- Selected passage:
______________________________

Instruments and their celebrated players make noise at the NAMM convention.

January 21, 2008|Greg Burk | Special to The Times

Distressed Stratocasters, vegan guitar straps, inverted devil horns and cheap sunglasses stamped the four-day NAMM Show at the Anaheim Convention Center.

The annual dam-burst hosted by the International Music Products Assn. (though the original acronym for the National Assn. of Music Merchants refuses to die) inundated the facility with gear displays, performances, networking and educational opportunities for 80,000-plus industry professionals and their fourth cousins.

This resilient tributary of the economy, in force since 1901, has swelled to the point where the gargantuan Anaheim edifice can no longer contain it. According to recent reports, barring construction augmentations, Anaheim may lose the trade show's yearly $80 million in revenue after its contract expires in 2010. Meanwhile, the party rages on.

The event hit a boil Friday. Cue-ball-headed Kerry King of the metal band Slayer, standing adjacent to a cutout of himself hoisting a Marshall amp Atlas-style, turned his devil-horn hand sign upside-down for a succession of fan photos.

______________________________

- Directions: Reproduce the passage from the NAMM convention article word for word, starting at "The annual dam-burst" and ending at "their fourth cousins.".

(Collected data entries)
______________________________

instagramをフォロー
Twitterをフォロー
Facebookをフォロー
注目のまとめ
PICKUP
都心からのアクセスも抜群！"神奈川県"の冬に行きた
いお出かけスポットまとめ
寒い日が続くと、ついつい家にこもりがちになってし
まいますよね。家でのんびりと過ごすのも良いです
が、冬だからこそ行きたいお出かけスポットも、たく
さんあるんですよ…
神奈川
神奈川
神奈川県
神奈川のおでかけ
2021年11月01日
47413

______________________________

- Task solution:
The annual dam-burst hosted by the International Music Products Assn. (though the original acronym for the National Assn. of Music Merchants refuses to die) inundated the facility with gear displays, performances, networking and educational opportunities for 80,000-plus industry professionals and their fourth cousins.